Copyright: © 2017 Chhabra S. This is an open-access article distributed under the terms of the Creative Commons Attribution License, which permits unrestricted use, distribution, and reproduction in any medium, provided the original author and source are credited.

 

Abstract

Introduction: Some studies have revealed changes in blood/urinary calcium with inverse relationship between calcium intakes during pregnancy, incidence of preeclampsia. So researchers believe that calcium has a role in etiology of hypertensive disorders during pregnancy. With reduced incidence of preeclampsia after calcium supplementation. So prevention of HDsP and/or their severity are being attempted through oral calcium. Objective: To collect existing information about role of calcium in HDsP for translational program or if needed, research.
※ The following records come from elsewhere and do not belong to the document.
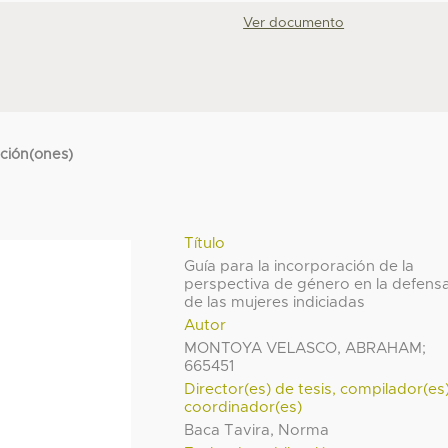
Ver documento
cción(ones)
Título
Guía para la incorporación de la
perspectiva de género en la defens
de las mujeres indiciadas
Autor
MONTOYA VELASCO, ABRAHAM;
665451
Director(es) de tesis, compilador(es
coordinador(es)
Baca Tavira, Norma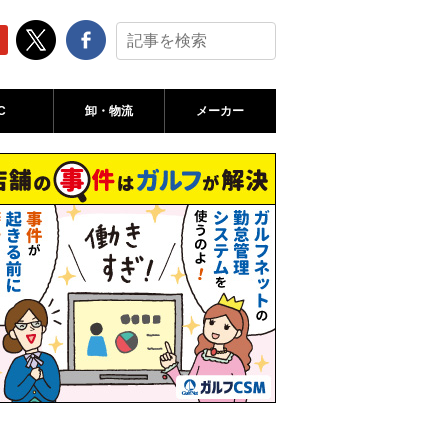
C
卸・物流
メーカー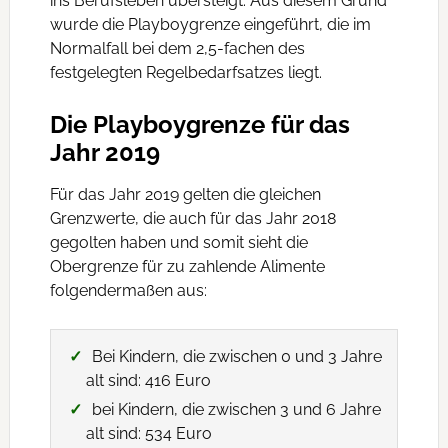
ins Berufsleben übersteigt. Aus diesem Grund
wurde die Playboygrenze eingeführt, die im
Normalfall bei dem 2,5-fachen des
festgelegten Regelbedarfsatzes liegt.
Die Playboygrenze für das
Jahr 2019
Für das Jahr 2019 gelten die gleichen
Grenzwerte, die auch für das Jahr 2018
gegolten haben und somit sieht die
Obergrenze für zu zahlende Alimente
folgendermaßen aus:
Bei Kindern, die zwischen 0 und 3 Jahre
alt sind: 416 Euro
bei Kindern, die zwischen 3 und 6 Jahre
alt sind: 534 Euro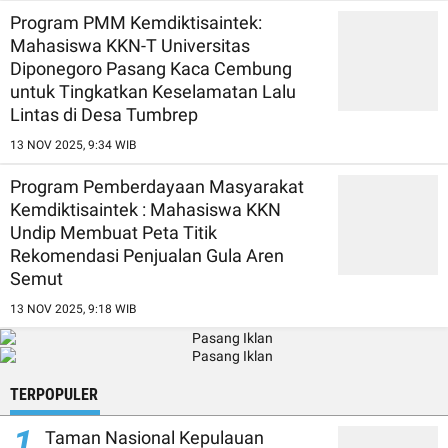
Program PMM Kemdiktisaintek:
Mahasiswa KKN-T Universitas
Diponegoro Pasang Kaca Cembung
untuk Tingkatkan Keselamatan Lalu
Lintas di Desa Tumbrep
13 NOV 2025, 9:34 WIB
Program Pemberdayaan Masyarakat
Kemdiktisaintek : Mahasiswa KKN
Undip Membuat Peta Titik
Rekomendasi Penjualan Gula Aren
Semut
13 NOV 2025, 9:18 WIB
TERPOPULER
1
Taman Nasional Kepulauan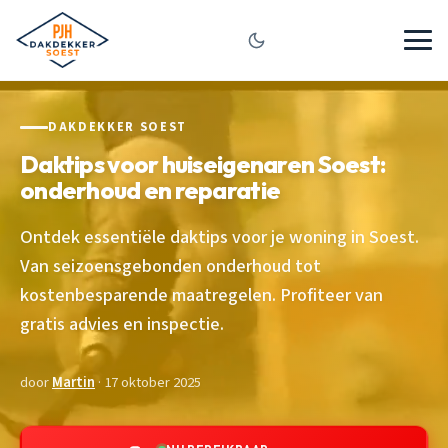
DAKDEKKER SOEST
Daktips voor huiseigenaren Soest:
onderhoud en reparatie
Ontdek essentiële daktips voor je woning in Soest.
Van seizoensgebonden onderhoud tot
kostenbesparende maatregelen. Profiteer van
gratis advies en inspectie.
door
Martin
· 17 oktober 2025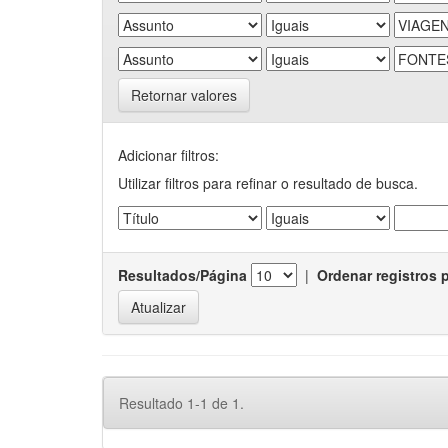
Retornar valores
Adicionar filtros:
Utilizar filtros para refinar o resultado de busca.
Resultados/Página
|
Ordenar registros 
Resultado 1-1 de 1.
Material Methods: Present article is based on literature search by available search engines like, Pubmed, Google, Update and others. Studies, reviews and short commentaries were looked into to get desired information. Serum urinary cellular calcium: Normally there is increase in intracellular calcium in pregnancy. It has been reported that this effect is exaggerated in preeclampsia due to significant increase in the membranous calcium content. Researchers also reported that preeclampsia in third trimester was associated with hypocalciuria due to increased tubular reabsorption of calcium. Urinary calcium excretion has been found to be reduced in severe preeclampsia, eclampsia, but decrease could not be used to identify severity of preeclampsia, or predict impending eclampsia. Problem seems to be at the cellular level, needs to be investigated further. Calcium supplementation: Some have reported incidence of preeclampsia greater in women given placebo, compared to calcium-treated, although difference was not significant. Also supplementing calcium in women at high risk of pre-eclampsia was likely to reduce incidence of disease. But others reported that extra calcium did not reduce number of women who suffered, however reduced severity of HDsP. Also smooth-muscle relaxation detected in calcium supplemented women might affect labour onset. Conclusion: There are reports of positive relationship and no effect on reduction in HDsP or their severity. In view of contradictory findings, in depth studies are required to investigate altered serum, urine and cellular calcium, in women with HDsP.